INPUT ROWS:
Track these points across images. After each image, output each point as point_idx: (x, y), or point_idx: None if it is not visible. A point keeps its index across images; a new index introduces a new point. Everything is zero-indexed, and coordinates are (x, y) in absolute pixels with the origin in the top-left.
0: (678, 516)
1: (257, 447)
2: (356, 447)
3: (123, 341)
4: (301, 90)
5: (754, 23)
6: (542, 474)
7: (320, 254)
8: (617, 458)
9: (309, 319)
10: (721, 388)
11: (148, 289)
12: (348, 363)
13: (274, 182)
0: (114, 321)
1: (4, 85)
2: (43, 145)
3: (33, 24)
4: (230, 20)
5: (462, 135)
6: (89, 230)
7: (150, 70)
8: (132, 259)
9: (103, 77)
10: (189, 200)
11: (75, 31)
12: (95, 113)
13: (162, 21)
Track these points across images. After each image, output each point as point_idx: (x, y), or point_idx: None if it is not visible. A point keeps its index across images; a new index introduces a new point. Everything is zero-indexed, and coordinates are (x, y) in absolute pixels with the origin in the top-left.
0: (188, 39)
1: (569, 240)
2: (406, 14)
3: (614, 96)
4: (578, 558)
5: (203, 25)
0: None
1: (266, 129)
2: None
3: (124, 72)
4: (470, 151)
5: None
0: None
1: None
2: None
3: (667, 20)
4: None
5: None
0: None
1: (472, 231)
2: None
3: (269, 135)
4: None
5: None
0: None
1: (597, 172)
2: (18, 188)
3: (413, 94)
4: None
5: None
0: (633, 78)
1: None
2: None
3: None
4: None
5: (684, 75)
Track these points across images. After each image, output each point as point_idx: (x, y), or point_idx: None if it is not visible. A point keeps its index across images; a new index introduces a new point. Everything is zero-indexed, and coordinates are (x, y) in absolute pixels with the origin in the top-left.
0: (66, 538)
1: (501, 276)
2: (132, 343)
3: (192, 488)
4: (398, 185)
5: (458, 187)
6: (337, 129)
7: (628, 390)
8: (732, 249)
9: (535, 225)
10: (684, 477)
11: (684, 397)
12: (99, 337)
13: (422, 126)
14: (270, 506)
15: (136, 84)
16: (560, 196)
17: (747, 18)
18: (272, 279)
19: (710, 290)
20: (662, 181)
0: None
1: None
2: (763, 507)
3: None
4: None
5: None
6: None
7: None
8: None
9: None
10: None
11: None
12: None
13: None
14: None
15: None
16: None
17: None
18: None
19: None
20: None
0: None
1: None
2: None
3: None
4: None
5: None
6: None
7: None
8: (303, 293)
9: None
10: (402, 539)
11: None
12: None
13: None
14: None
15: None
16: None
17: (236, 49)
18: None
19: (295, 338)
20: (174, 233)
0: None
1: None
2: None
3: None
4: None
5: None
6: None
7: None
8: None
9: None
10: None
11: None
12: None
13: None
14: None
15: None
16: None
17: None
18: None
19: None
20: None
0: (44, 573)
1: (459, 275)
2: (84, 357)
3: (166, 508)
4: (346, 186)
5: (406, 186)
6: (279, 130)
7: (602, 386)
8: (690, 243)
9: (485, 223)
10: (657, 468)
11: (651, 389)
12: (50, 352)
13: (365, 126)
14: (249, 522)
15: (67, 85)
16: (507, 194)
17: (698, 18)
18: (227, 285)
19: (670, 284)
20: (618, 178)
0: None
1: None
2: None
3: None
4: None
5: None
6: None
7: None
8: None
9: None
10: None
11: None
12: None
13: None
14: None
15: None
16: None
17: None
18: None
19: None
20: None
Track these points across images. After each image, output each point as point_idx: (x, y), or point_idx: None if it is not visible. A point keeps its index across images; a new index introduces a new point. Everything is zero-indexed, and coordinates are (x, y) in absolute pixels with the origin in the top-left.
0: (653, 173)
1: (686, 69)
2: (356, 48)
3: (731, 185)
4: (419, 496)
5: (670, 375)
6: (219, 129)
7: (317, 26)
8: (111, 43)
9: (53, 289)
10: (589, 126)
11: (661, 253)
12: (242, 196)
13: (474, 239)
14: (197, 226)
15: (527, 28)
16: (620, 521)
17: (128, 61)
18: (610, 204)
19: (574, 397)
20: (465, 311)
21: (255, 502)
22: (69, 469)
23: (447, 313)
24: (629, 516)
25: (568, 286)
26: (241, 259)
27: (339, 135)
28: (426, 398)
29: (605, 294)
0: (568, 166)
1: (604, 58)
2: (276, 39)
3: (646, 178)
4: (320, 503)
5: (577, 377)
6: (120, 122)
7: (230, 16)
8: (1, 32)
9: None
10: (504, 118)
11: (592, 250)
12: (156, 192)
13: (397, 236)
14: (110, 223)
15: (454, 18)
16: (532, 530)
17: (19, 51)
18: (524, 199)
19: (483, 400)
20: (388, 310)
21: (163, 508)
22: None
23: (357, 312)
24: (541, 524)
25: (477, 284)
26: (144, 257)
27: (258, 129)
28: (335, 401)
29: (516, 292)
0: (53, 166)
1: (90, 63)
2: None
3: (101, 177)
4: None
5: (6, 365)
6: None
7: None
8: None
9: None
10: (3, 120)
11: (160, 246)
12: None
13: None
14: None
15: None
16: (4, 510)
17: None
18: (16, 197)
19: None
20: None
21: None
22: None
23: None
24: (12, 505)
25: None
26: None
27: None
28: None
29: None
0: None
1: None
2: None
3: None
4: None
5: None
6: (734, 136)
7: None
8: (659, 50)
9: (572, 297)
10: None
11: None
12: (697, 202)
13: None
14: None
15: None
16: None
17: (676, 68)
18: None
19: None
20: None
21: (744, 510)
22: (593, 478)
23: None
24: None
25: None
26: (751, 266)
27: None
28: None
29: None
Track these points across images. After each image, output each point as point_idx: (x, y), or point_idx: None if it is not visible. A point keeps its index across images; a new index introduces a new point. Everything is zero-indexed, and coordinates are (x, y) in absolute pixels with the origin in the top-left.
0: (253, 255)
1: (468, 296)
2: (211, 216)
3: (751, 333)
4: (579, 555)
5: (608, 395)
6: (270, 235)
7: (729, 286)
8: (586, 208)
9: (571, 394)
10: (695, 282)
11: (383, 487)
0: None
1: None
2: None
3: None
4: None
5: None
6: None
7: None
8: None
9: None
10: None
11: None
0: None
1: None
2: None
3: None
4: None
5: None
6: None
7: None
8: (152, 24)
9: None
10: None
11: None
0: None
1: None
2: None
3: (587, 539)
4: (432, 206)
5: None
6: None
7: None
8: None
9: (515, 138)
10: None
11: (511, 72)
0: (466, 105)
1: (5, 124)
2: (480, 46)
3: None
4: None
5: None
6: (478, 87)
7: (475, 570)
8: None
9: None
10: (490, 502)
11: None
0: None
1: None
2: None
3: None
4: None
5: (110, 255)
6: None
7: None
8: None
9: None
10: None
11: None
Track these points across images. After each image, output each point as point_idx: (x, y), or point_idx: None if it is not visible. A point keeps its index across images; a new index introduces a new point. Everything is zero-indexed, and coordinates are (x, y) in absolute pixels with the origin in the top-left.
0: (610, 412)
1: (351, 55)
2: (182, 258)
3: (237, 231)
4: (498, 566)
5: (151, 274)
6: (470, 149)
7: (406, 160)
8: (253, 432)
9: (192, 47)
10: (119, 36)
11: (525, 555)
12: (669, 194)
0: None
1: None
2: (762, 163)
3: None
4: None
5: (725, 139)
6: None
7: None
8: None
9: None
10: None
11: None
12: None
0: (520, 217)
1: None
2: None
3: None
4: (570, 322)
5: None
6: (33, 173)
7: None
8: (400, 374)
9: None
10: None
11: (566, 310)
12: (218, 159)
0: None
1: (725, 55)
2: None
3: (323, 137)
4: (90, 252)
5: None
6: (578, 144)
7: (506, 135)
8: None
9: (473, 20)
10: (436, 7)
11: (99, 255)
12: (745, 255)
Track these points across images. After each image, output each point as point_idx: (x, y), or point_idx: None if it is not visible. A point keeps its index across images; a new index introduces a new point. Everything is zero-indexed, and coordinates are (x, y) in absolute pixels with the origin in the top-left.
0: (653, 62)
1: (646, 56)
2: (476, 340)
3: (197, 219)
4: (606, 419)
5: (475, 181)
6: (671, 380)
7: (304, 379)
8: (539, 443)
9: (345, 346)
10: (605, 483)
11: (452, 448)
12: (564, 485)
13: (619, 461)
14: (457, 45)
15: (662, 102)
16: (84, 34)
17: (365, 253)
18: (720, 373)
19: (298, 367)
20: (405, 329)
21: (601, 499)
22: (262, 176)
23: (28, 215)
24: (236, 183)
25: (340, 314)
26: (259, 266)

REQUIRED TASK:
Write out the records verbatim, beginning at their first line and stopping after the line that contains "5: (684, 75)", with both of those lines included.

ANSWER FOR THE TASK:
Track these points across images. After each image, output each point as point_idx: (x, y), or point_idx: None if it is not visible. A point keeps its index across images; a new index introduces a new point. Everything is zero-indexed, and coordinates are (x, y) in absolute pixels with the origin in the top-left.
0: (678, 516)
1: (257, 447)
2: (356, 447)
3: (123, 341)
4: (301, 90)
5: (754, 23)
6: (542, 474)
7: (320, 254)
8: (617, 458)
9: (309, 319)
10: (721, 388)
11: (148, 289)
12: (348, 363)
13: (274, 182)
0: (114, 321)
1: (4, 85)
2: (43, 145)
3: (33, 24)
4: (230, 20)
5: (462, 135)
6: (89, 230)
7: (150, 70)
8: (132, 259)
9: (103, 77)
10: (189, 200)
11: (75, 31)
12: (95, 113)
13: (162, 21)
Track these points across images. After each image, output each point as point_idx: (x, y), or point_idx: None if it is not visible. A point keeps its index across images; a new index introduces a new point. Everything is zero-indexed, and coordinates are (x, y) in absolute pixels with the origin in the top-left.
0: (188, 39)
1: (569, 240)
2: (406, 14)
3: (614, 96)
4: (578, 558)
5: (203, 25)
0: None
1: (266, 129)
2: None
3: (124, 72)
4: (470, 151)
5: None
0: None
1: None
2: None
3: (667, 20)
4: None
5: None
0: None
1: (472, 231)
2: None
3: (269, 135)
4: None
5: None
0: None
1: (597, 172)
2: (18, 188)
3: (413, 94)
4: None
5: None
0: (633, 78)
1: None
2: None
3: None
4: None
5: (684, 75)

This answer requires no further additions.